Before starting Pig in map reduce mode you always have to start the history server else while trying to execute Pig Latin statements the below mentioned logs are generated:
2018-10-18 15:59:13,709 [main] INFO
org.apache.hadoop.mapred.ClientServiceDelegate - Application state
is completed. FinalApplicationStatus=SUCCEEDED. **Redirecting to job
history server**
2018-10-18 15:59:14,713 [main] INFO org.apache.hadoop.ipc.Client -
Retrying connect to server: 0.0.0.0/0.0.0.0:10020. Already tried 0
time(s); retry policy is
RetryUpToMaximumCountWithFixedSleep(maxRetries=10, sleepTime=1000
MILLISECONDS)
As shown in the above logs Pig Execution engine is trying to connect with the history server Please explain what is the role of job history server in Hadoop and why a connection needs to be made with the history server in Pig for a Map Reduce job
JobTracker or ResourceManager keeps all job information in memory.

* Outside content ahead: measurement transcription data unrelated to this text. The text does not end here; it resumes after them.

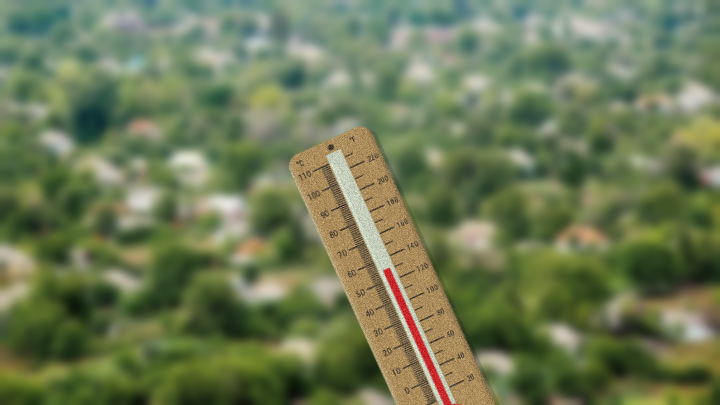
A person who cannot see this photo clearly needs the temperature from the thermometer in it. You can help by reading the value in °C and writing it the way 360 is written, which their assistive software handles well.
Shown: 55
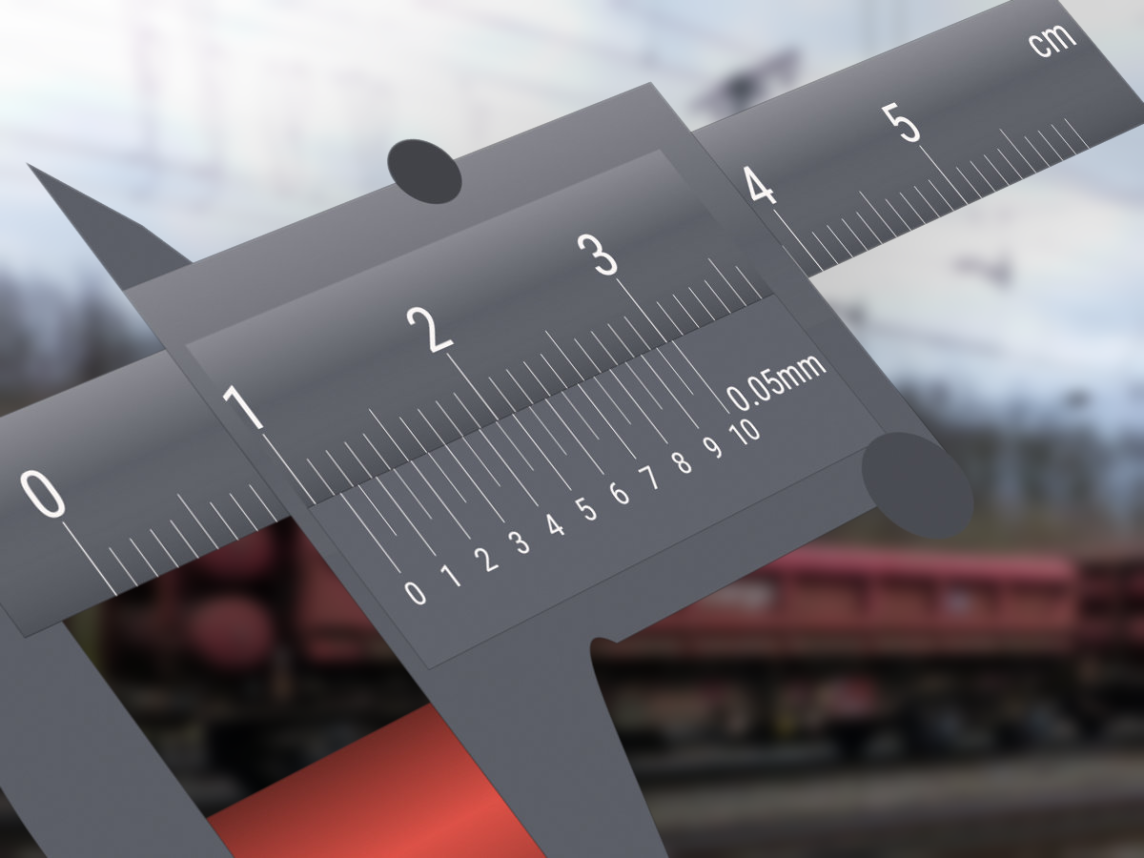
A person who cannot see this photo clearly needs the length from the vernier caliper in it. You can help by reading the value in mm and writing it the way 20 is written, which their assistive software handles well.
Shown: 11.3
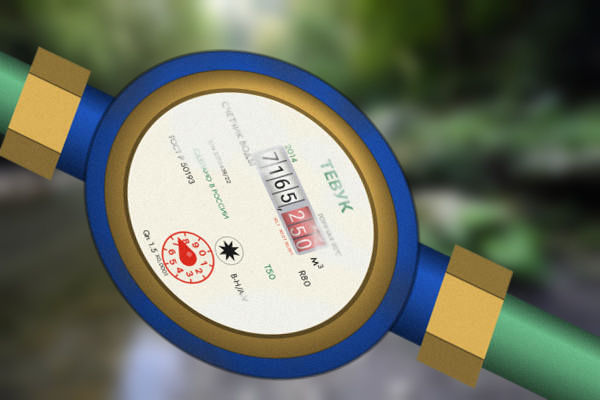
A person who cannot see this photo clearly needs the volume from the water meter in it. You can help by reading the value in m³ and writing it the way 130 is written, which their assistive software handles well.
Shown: 7165.2497
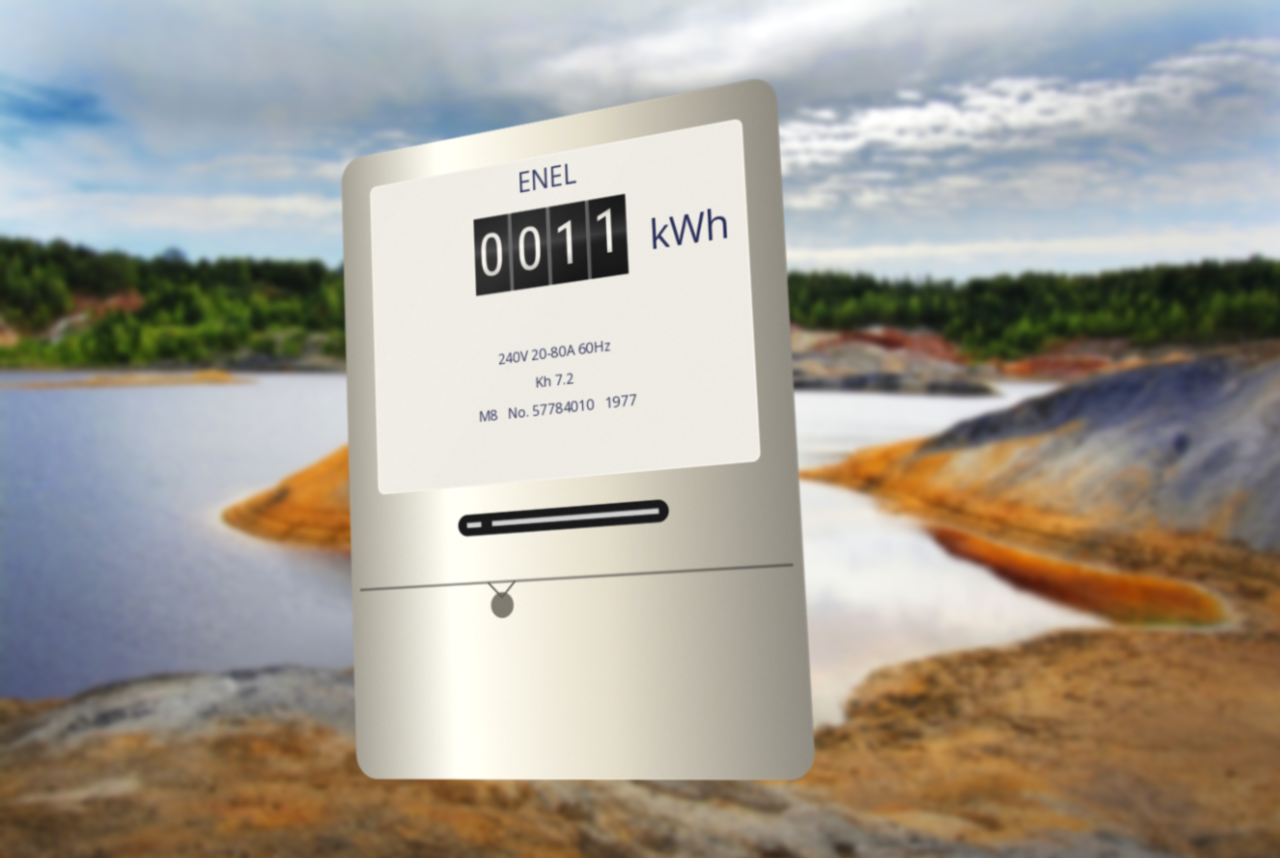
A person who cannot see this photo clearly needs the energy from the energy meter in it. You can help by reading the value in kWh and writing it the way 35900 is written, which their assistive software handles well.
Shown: 11
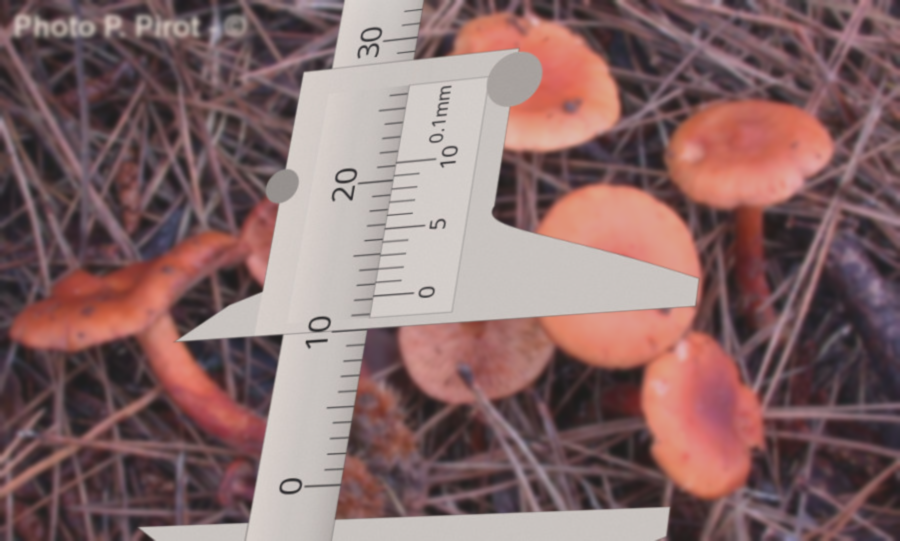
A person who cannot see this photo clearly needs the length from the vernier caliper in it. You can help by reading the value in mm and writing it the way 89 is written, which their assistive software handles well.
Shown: 12.2
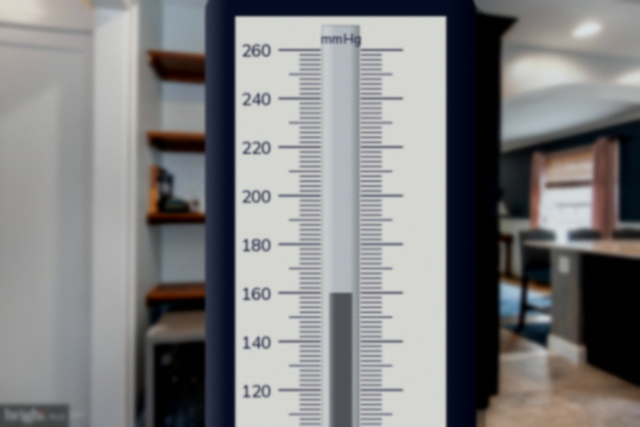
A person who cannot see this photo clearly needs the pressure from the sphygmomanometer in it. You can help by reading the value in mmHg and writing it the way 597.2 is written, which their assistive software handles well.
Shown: 160
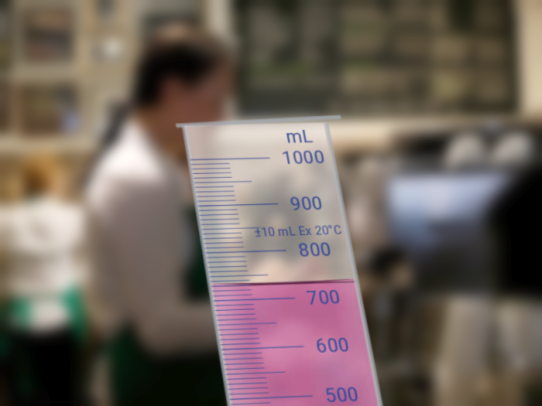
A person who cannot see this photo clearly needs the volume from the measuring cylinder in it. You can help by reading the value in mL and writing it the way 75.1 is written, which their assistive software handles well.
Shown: 730
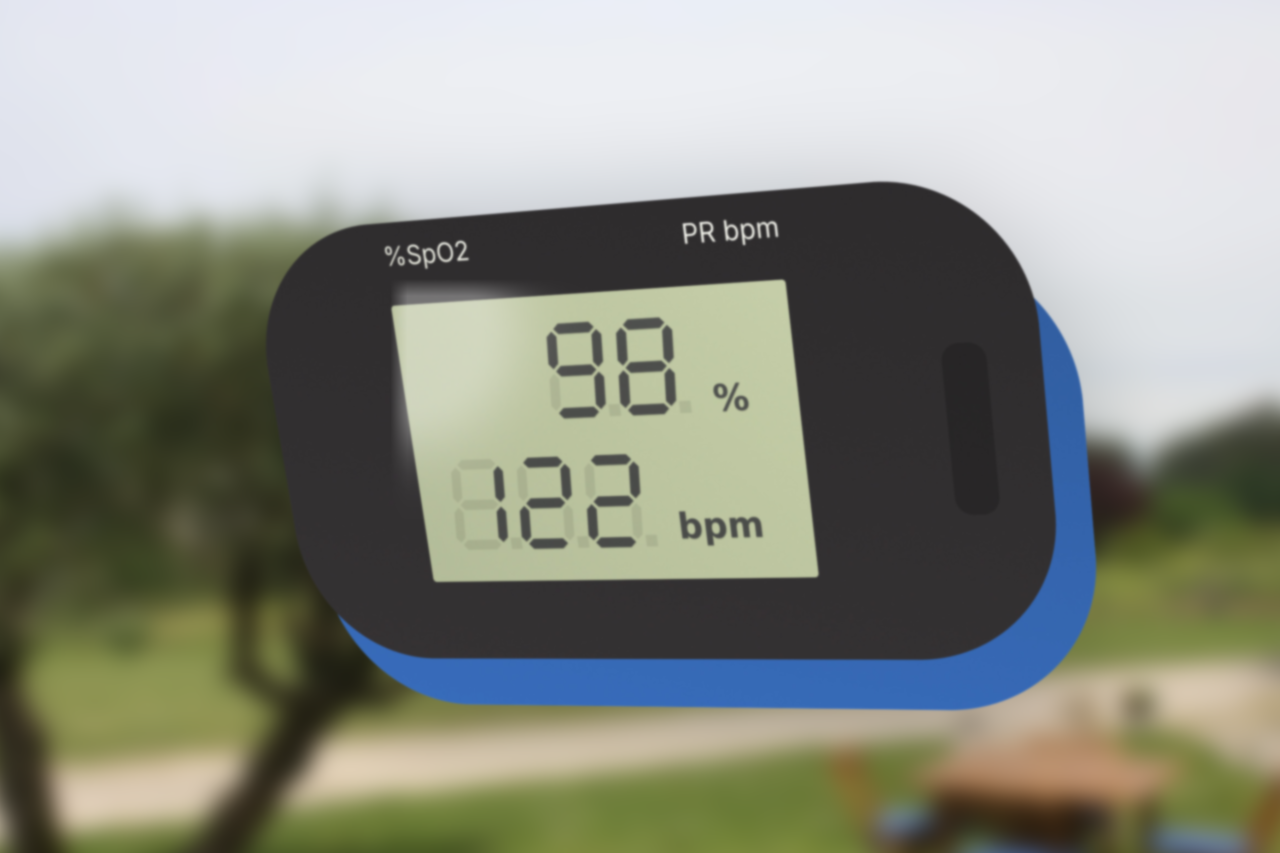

For finished jobs, it drops them to avoid running out of memory. Tracking of these past jobs are delegated to JobHistory server.
Pig clients pulls job counter stats when its jobs are finished. Stats could still be with JobTracker/ResourceManager or pig may need to ask the JobHistory server. When JobHistory server is down, it prints out those log messages but eventually client should still succeed with missing stats.